_Problem requirements_: Please give the number of lines in the material below that contain "août", without further comment.
=====
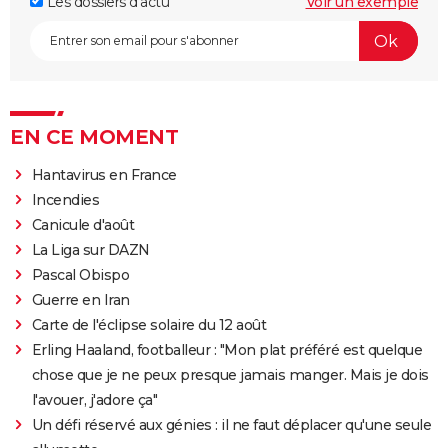
Les dossiers d'actu
Voir un exemple
EN CE MOMENT
Hantavirus en France
Incendies
Canicule d'août
La Liga sur DAZN
Pascal Obispo
Guerre en Iran
Carte de l'éclipse solaire du 12 août
Erling Haaland, footballeur : "Mon plat préféré est quelque
chose que je ne peux presque jamais manger. Mais je dois
l'avouer, j'adore ça"
Un défi réservé aux génies : il ne faut déplacer qu'une seule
=====
_Solution to this exercise_: 2